I have a 3D numpy array A of shape (2133, 3, 3). Basically this is a list of 2133 lists with three 3D points. Furthermore I have a function which takes three 3D points and returns one 3D point, x = f(a, b, c), with a, b, c, x numpy arrays of length 3. Now I want to apply f to A, so that the output is an array of shape (2133, 3). So something like numpy.array([f(*A[0]),...,f(*A[2132])).
I tried numpy.apply_along_axis and numpy.vectorize without success.
To be more precise the function f I consider is given by:
def f(a, b, c, r1, r2=None, r3=None):
a = np.asarray(a)
b = np.asarray(b)
c = np.asarray(c)
if np.linalg.matrix_rank(np.matrix([a, b, c])) != 3:
# raise ValueError('The points are not collinear.')
return None
a, b, c, = sort_triple(a, b, c)
if any(r is None for r in (r2, r3)):
r2, r3 = (r1, r1)
ex = (b - a) / (np.linalg.norm(b - a))
i = np.dot(ex, c - a)
ey = (c - a - i*ex) / (np.linalg.norm(c - a - i*ex))
ez = np.cross(ex, ey)
d = np.linalg.norm(b - a)
j = np.dot(ey, c - a)
x = (pow(r1, 2) - pow(r2, 2) + pow(d, 2)) / (2 * d)
y = ((pow(r1, 2) - pow(r3, 2) + pow(i, 2) + pow(j, 2)) / (2*j)) - ((i/j)*x)
z_square = pow(r1, 2) - pow(x, 2) - pow(y, 2)
if z_square >= 0:
z = np.sqrt(z_square)
intersection = a + x * ex + y*ey + z*ez
return intersection
A = np.array([[[131.83, 25.2, 0.52], [131.51, 22.54, 0.52],[133.65, 23.65, 0.52]], [[13.02, 86.98, 0.52], [61.02, 87.12, 0.52],[129.05, 87.32, 0.52]]])
r1 = 1.7115
Thanks to the great help of #jdehesa I was able to produce an alternative solution to the one given by #hpaulj. I am not sure if this solution is the most elegant one but it worked so far.
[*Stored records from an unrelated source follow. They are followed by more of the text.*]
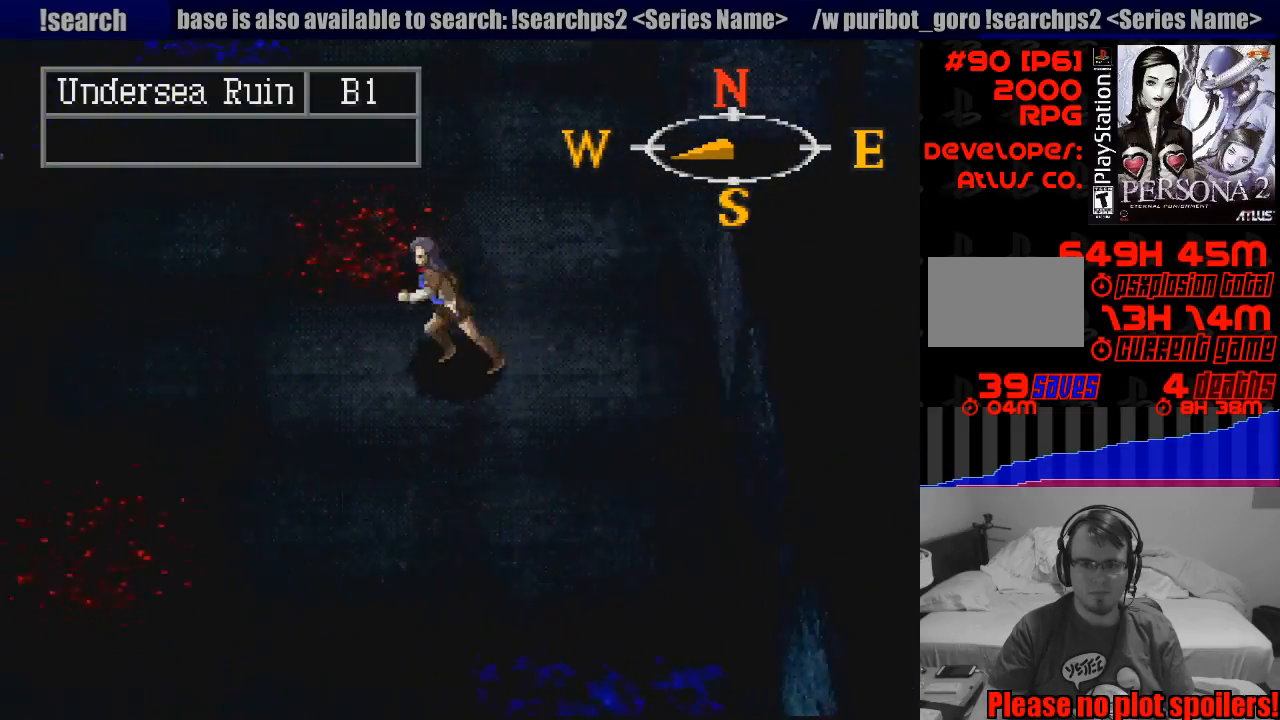
{"buttons": ["CIRCLE", "DPAD_UP", "DPAD_LEFT"], "events": [[383, "DPAD_UP", "down"]]}
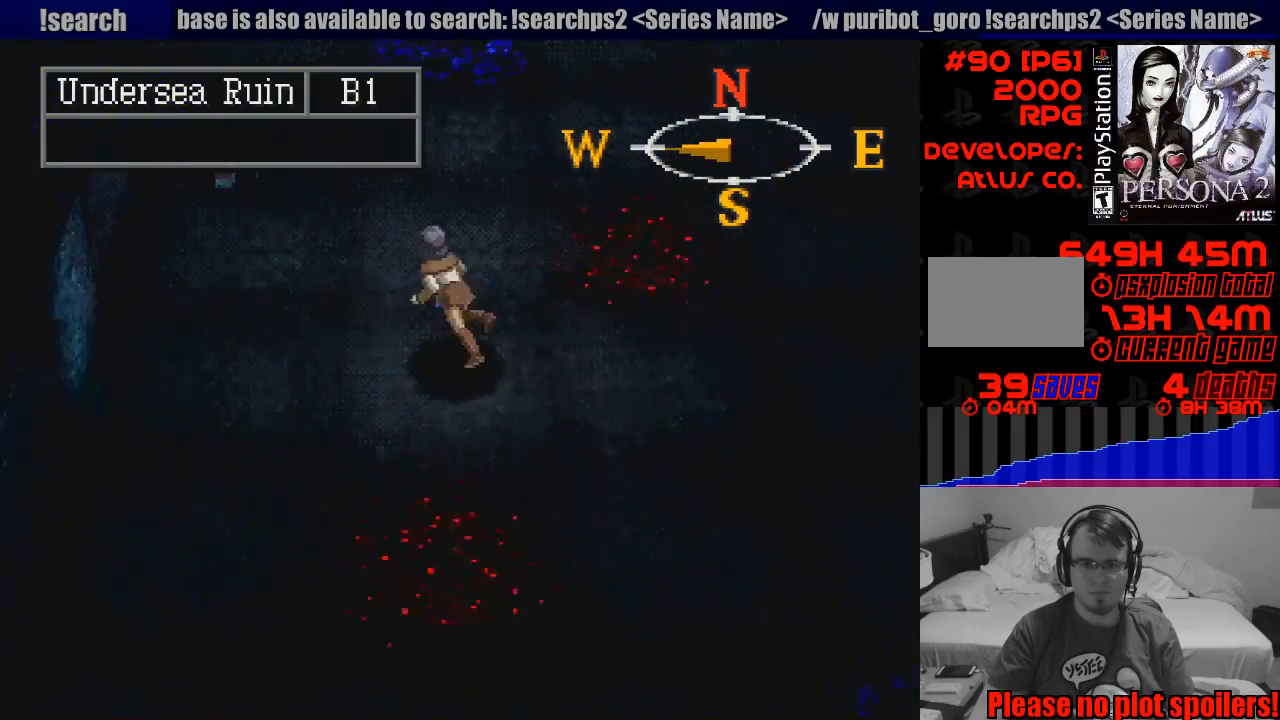
{"buttons": ["CIRCLE"], "events": [[367, "DPAD_UP", "up"], [383, "DPAD_LEFT", "up"]]}
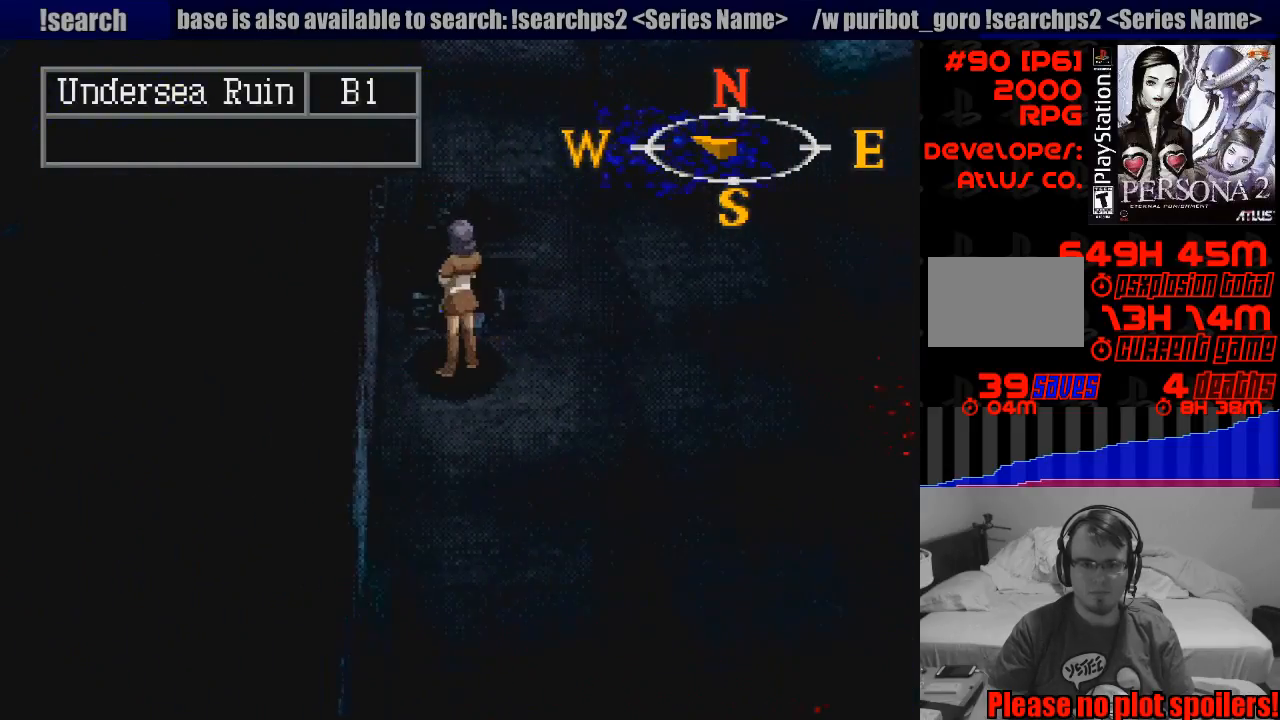
{"buttons": ["TRIANGLE"], "events": [[200, "CIRCLE", "up"], [217, "CIRCLE", "down"], [233, "CIRCLE", "up"], [367, "TRIANGLE", "down"]]}
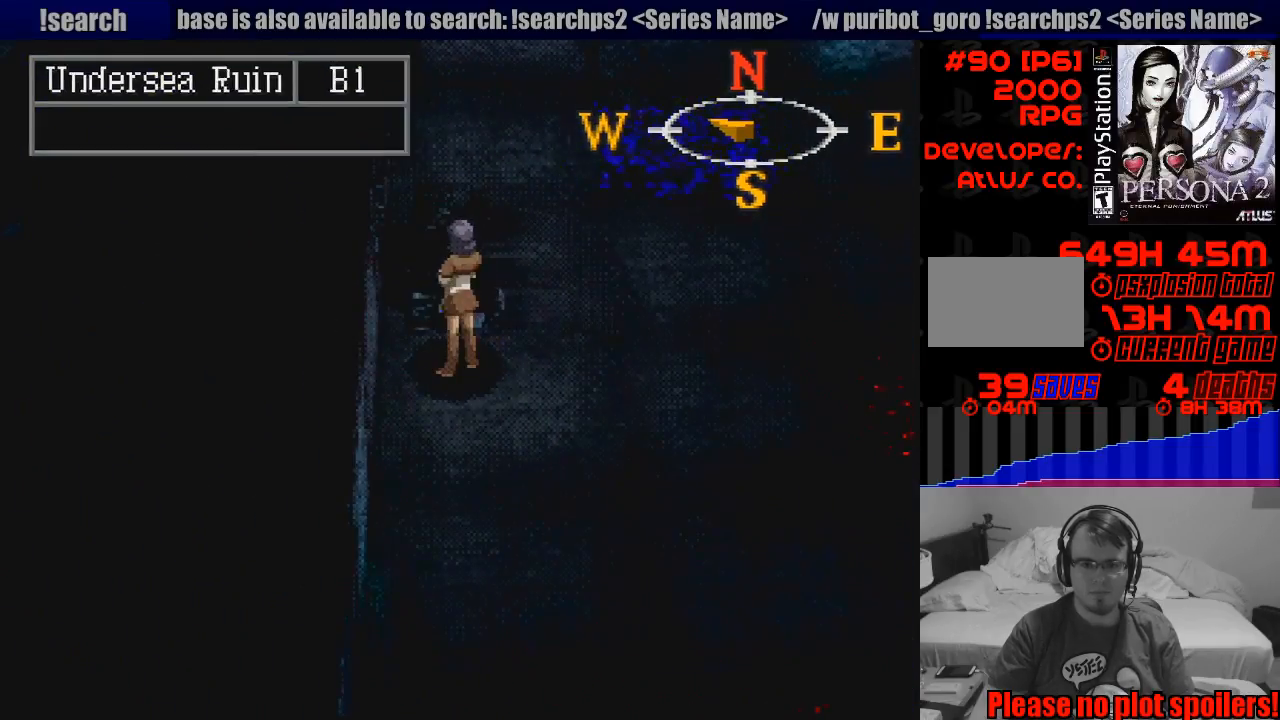
{"buttons": [], "events": [[83, "TRIANGLE", "up"]]}
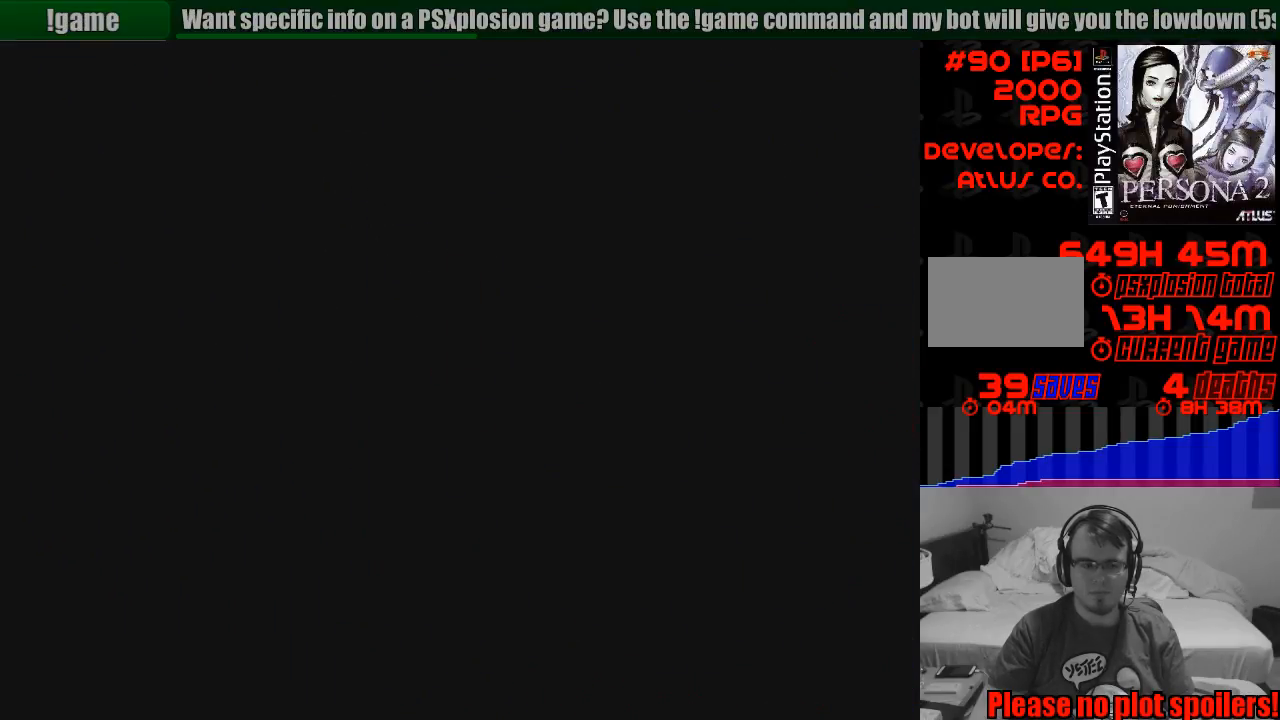
{"buttons": [], "events": []}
Comments are appreciated.
def sort_triple(a, b, c):
pts = np.stack((a, b, c), axis=1)
xSorted = pts[np.arange(pts.shape[0])[:, None], np.argsort(pts[:, :, 0])]
orientation = np.cross(xSorted[:, 1] - xSorted[:, 0], xSorted[:, 2] -
xSorted[:, 0])[:, 2] >= 0
xSorted_flipped = np.stack((xSorted[:, 0], xSorted[:, 2], xSorted[:, 1]),
axis=1)
xSorted = np.where(orientation[:, np.newaxis, np.newaxis], xSorted,
xSorted_flipped)
return map(np.squeeze, np.split(xSorted, 3, axis=1))
def f(A, r1, r2=None, r3=None):
a, b, c = map(np.squeeze, np.split(A, 3, axis=1))
a, b, c = sort_triple(a, b, c)
if any(r is None for r in (r2, r3)):
r2, r3 = (r1, r1)
ex = (b - a) / (np.linalg.norm(b - a, axis=1))[:, np.newaxis]
i = inner1d(ex, (c - a))
ey = ((c - a - i[:, np.newaxis]*ex) /
(np.linalg.norm(c - a - i[:, np.newaxis]*ex, axis=1))[:, np.newaxis])
ez = np.cross(ex, ey)
d = np.linalg.norm(b - a, axis=1)
j = inner1d(ey, c - a)
x = (np.square(r1) - np.square(r2) + np.square(d)) / (2 * d)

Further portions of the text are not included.